# Route 66



## Manila-X (Jul 28, 2005)

Has anyone here travelled through Route 66?

For those who don't know, it was a historic highway system that runs from Chicago, IL. to Los Angeles, CA. (Santa Monica). The highway also passes through Missouri, Kansas, Oklahoma, Texas, New Mexico and Arizona. 

From Wikipedia

*Route 66 was a major migratory path west, especially during the dust bowl, and supported the economies of the communities on which the road passed. People became prosperous due to the growing popularity of the highway, and those same people later fought to keep the highway alive even with the growing threat of the new Interstate Highway System.

US 66 was officially decommissioned (that is, officially removed from the US Highway System) in 1985 after it was decided the route was no longer relevant and had been replaced by the Interstate Highway System. The road currently exists as "Historic Route 66", a National Scenic Byway, in the states it once crossed on its journey from Chicago to Santa Monica.*


----------



## Manila-X (Jul 28, 2005)

*Along Route 66*


----------



## xzmattzx (Dec 24, 2004)

i've never been on route 66 (or even driven on any road not on the east coast), but i'd like to go on route 66 some day. i hear there are many ghost towns near route 66 and other desert roads in northern arizona. if i ever have time on a future trip to las vegas, i'd like to go see those ghost towns.


----------



## dmg1mn (Oct 1, 2005)

I would like to do it sometime.


----------



## NiekNL (Sep 28, 2005)

We drove route 66 (my dad), from Barstow untill the Sant Gabriel mountains where we took the highway to LA. (2002) The road was not that special, but the feeling you were ON highway 66 was fantastic.


----------



## spyguy (Apr 16, 2005)

Doesn't it eventually become a bike path or something?


----------



## Jules (Jun 27, 2004)

Route 66 goes right through downtown Chicago!? Wow, I guess you learn something new everyday.


----------



## Manila-X (Jul 28, 2005)

RP1 said:


> Route 66 goes right through downtown Chicago!? Wow, I guess you learn something new everyday.

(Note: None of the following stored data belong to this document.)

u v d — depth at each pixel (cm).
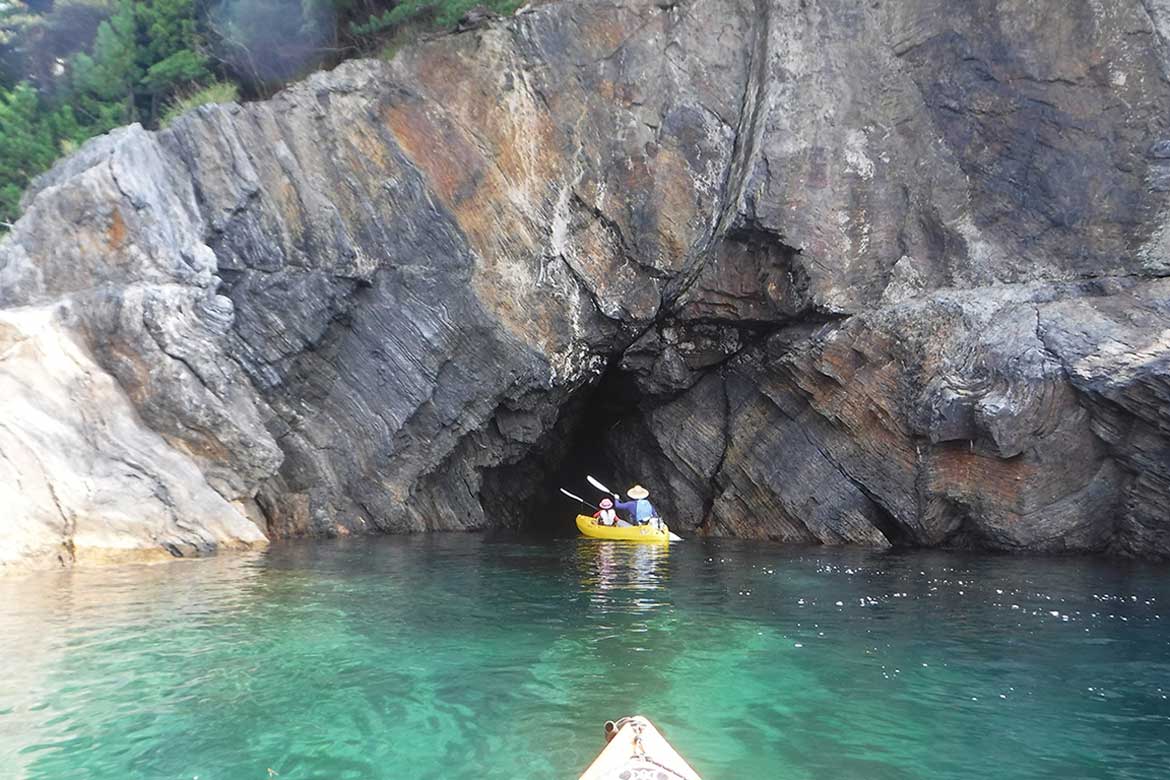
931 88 1495
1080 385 1167
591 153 1556
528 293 1529
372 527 1445
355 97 1474
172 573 924
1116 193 1356
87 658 612
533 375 1527
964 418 1244
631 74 1572
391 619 754
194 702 536
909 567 1095
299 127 1434
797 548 1334
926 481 1329
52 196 1228
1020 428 1194
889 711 539
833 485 1445
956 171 1475
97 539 965
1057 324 1238
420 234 1480
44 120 1845
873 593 905
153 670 592
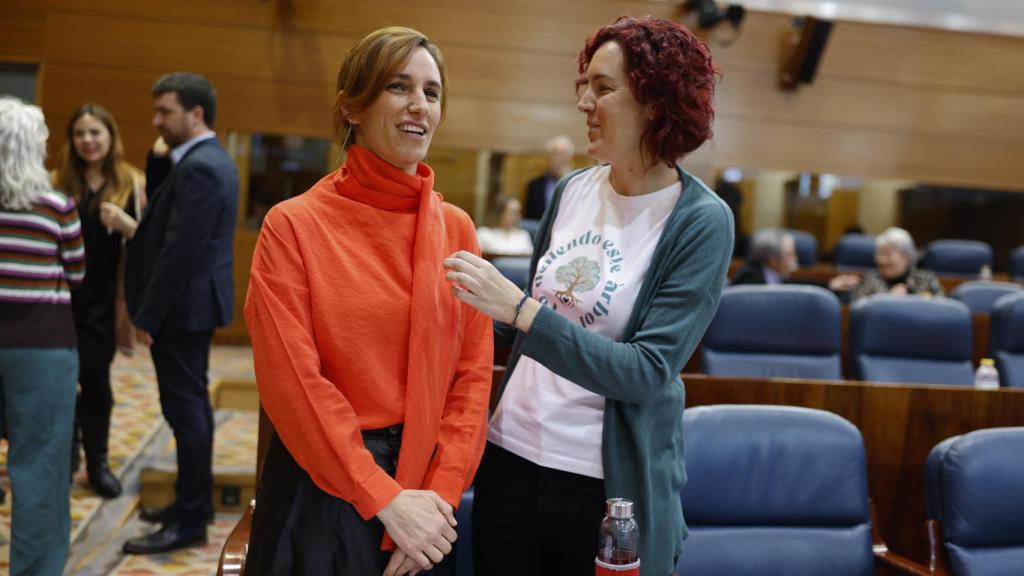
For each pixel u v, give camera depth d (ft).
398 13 23.09
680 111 5.39
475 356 5.68
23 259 8.96
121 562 10.68
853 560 7.30
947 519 7.40
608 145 5.57
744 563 7.08
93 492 12.50
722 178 24.90
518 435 5.77
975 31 25.82
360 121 5.37
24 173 8.99
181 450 11.10
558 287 5.79
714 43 24.26
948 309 13.30
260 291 5.07
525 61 23.70
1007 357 13.35
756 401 9.27
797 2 24.32
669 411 5.67
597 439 5.60
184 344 11.00
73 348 9.39
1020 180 26.55
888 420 9.50
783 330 12.67
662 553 5.51
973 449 7.47
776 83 24.89
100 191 12.37
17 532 8.99
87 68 22.18
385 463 5.13
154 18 22.31
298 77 22.71
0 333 8.91
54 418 9.16
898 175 25.88
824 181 25.44
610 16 23.88
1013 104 26.35
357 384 5.13
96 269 12.23
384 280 5.24
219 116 22.53
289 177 22.84
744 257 25.00
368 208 5.31
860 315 13.33
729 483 7.22
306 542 4.97
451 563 5.48
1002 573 7.31
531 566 5.85
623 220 5.78
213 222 10.85
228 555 5.70
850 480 7.43
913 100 25.80
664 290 5.44
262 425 7.19
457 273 5.14
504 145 23.70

It's where it actually starts. Anyway, I've passed through the one in Santa Monica where it ends but hopefully would try travelling through it starting from Chicago.


----------



## Nutterbug (Feb 3, 2005)

xzmattzx said:


> i've never been on route 66 (or even driven on any road not on the east coast), but i'd like to go on route 66 some day. i hear there are many ghost towns near route 66 and other desert roads in northern arizona. if i ever have time on a future trip to las vegas, i'd like to go see those ghost towns.


Did Interstates kill those towns?


----------



## Jules (Jun 27, 2004)

WANCH said:


> It's where it actually starts. Anyway, I've passed through the one in Santa Monica where it ends but hopefully would try travelling through it starting from Chicago.


I can't believe I never knew that. I've always heard about this famous route 66 but never had any clue it goes through my own backyard. Cool!


----------



## xzmattzx (Dec 24, 2004)

Nutterbug said:


> Did Interstates kill those towns?


some yes, but the ghost towns i'm referring to are real ghost towns from the early 1900's. these towns flourished when silver or copper or something else was found nearby, then the town died when the raw materials ran out. most of these are way off the beaten path, sometimes miles from any paved road.


----------



## svs (Dec 5, 2005)

I was born a couple of mile from the start of route 66 in Chicago and currently live a few miles from the end in Santa Monica. I had the privilege of driving the mother road from LA to Chicago in the fifties when 66 was in its prime. I remember the Tepee motels, the reptile ranches, the Indian villages, and caves where Jesse JAmes supposedly hung out. 

There are still recognizable parts of the old road in LA county, Albequerque, St. Louis etc. If you check out the street across from the Chicago art Institute, you can see a little sign marking the start of the road, and there is a plaque in the park where Santa Monica Blvd. hits Ocean avenue in Santa Monica marking the end.


----------



## Manila-X (Jul 28, 2005)

BTW, the areas within Route 66 reminds me of the environment set in the movie, Natural Born Killers.


----------